“What would you do if you knew a child who was being abused? If that child was a member of your family? Would you call the authorities and have the child taken away or would you turn a blind eye?
These are the kind of questions that Lost In Thought provokes. The author, who lived through the atrocities mentioned in this book, paints a vivid, if disturbing, image of child abuse and how it affects the psyche as one grows older. What begins as abuse leads quickly to suicidal thoughts and loss of control.
Lost In Thought is the unbelievable true story of a child who was in this predicament. His mother, who was hooked on prescription pills, sexually abused him for years and convinced him that nothing was out of the ordinary. Family members knew of the horrifying situation, yet did nothing to stop it. He distanced himself from his family as he grew older only to become more of an outcast.
This is the powerful true story of a man who was diagnosed with Asperger's Syndrome on the Autism Spectrum in his mid-twenties, overcame adversity, and took back control of his life before it was too late.”
“Karson Lee was born in North Carolina. He is the survivor of child abuse and has since worked with abused children. He advocates to end child abuse. He currently lives with his wife, foster child, and three fur babies. They are currently in the process of fostering/adopting their first child.”
Karson can be found on his Facebook page.
I decided to give this a read because I’ve been monitoring some sexual assault scandals that have unfolded recently, mainly involved with religious institutions, and thought this might give me a valuable perspective from the eyes of the abused.
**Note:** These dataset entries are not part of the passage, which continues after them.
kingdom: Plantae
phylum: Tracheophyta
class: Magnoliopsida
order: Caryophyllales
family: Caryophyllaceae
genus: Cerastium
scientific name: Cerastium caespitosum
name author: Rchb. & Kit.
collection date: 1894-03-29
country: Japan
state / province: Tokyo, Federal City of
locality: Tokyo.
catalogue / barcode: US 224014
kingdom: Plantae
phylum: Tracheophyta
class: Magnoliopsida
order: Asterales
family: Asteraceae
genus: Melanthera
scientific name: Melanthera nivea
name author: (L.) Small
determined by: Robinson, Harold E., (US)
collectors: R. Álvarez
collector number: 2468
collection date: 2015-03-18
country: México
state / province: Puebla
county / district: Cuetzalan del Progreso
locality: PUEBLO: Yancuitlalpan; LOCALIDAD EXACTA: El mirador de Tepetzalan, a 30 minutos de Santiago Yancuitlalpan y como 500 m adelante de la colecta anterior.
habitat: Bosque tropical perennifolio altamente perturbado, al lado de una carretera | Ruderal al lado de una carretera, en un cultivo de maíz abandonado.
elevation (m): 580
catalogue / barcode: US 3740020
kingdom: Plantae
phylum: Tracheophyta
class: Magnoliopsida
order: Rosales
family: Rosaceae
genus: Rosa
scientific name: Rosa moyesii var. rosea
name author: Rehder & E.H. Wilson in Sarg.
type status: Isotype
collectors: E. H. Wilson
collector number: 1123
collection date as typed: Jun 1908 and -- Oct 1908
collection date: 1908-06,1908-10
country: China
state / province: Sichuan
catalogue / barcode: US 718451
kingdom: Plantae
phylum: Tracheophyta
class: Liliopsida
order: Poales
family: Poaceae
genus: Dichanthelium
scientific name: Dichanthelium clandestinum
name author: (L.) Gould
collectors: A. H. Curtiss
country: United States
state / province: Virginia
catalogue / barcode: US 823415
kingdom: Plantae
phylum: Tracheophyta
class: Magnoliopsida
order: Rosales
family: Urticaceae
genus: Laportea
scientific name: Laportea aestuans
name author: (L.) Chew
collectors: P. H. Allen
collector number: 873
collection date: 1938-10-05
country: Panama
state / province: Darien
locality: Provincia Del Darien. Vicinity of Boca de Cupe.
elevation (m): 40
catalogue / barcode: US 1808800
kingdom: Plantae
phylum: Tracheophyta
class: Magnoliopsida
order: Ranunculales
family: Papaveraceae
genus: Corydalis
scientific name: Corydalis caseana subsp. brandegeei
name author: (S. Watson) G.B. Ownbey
It did that. But it also got me thinking about divorced families and the games parents all too often pull, using the kids as pawns in their power plays. It had me pondering relationships within families and drove home how lucky I am to have the close relationship with my siblings that I do.
Those who might be triggered by any number of things that could go on within a dysfunctional family might want to steer clear of this book. For others looking for a different perspective, this can provide it.
The author says at one point in the book that “My mind jumps from one thing to another, seemingly unrelated thing, then back to another. I struggle to follow a constant, steady train of thought. I feel like I have written this memoir the exact same way. I start one idea, go off on a tangent, and end on something completely unrelated.” That’s true, to a degree, but in some ways it felt like it put me in his mind even more when that happened.
In the end, there are also some positive things in the author’s story and some lessons about what the human spirit can endure and adapt to in order to get yourself to a better place. In that regard, the story was inspiring.
A small amount of adult language and minor sexual content.
The number of proofing issues I spotted went right up to the point where I would consider knocking a star or two off the rating, but didn’t quite go over. The errors were generally minor, either a missing word in a sentence, the wrong word (in instead of on, vise instead of vice for a couple examples) or minor grammar issues.